* [HOW TO COMPLETE THIS TASK]: Every line below that contains the word "thumb" must be copied.

* [DATA SUPPLIED]:
· · · · ·

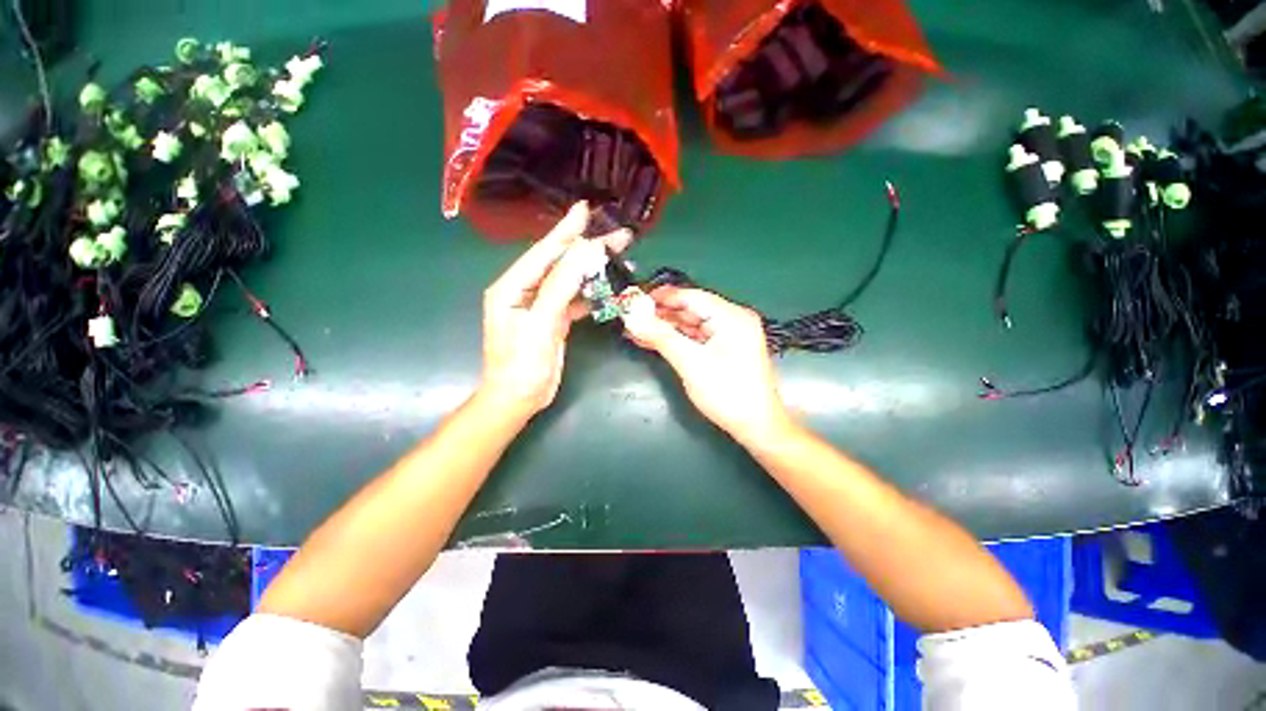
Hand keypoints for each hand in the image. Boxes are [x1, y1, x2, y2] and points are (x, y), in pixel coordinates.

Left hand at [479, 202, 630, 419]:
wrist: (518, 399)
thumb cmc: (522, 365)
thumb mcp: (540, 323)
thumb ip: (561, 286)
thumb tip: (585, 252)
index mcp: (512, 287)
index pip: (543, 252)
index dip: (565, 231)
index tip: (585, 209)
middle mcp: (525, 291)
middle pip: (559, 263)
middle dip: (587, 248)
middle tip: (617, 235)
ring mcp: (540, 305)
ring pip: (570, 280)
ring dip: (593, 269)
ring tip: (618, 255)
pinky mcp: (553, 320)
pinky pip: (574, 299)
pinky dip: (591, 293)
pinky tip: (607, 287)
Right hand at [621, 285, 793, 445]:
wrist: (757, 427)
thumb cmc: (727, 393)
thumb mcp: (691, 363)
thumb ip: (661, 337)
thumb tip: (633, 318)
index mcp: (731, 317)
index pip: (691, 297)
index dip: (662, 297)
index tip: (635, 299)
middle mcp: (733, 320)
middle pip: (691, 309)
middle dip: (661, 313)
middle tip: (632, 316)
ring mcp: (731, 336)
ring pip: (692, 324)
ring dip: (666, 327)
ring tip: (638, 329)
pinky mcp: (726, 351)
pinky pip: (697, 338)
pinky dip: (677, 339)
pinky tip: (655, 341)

· · · · ·

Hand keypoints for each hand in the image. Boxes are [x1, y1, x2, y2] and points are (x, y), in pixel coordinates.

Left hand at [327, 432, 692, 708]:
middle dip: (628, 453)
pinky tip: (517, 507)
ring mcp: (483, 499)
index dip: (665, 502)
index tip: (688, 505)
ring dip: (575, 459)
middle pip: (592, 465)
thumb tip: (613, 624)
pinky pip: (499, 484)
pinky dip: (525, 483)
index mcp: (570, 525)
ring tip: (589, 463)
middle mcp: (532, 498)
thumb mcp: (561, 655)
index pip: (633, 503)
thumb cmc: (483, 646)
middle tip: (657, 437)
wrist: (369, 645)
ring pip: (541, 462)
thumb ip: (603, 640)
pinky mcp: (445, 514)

· · · · ·

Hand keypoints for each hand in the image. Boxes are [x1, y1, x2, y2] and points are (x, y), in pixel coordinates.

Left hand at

· · · · ·

* [REPLY]:
thumb cmc: (522, 365)
thumb mcp: (540, 323)
thumb ip: (561, 286)
thumb tip: (585, 252)
thumb cmc: (727, 393)
thumb mcp: (691, 363)
thumb ip: (661, 337)
thumb tip: (633, 318)
thumb tip: (613, 624)
thumb mcp: (561, 655)
thumb cmc: (483, 646)
thumb ip: (603, 640)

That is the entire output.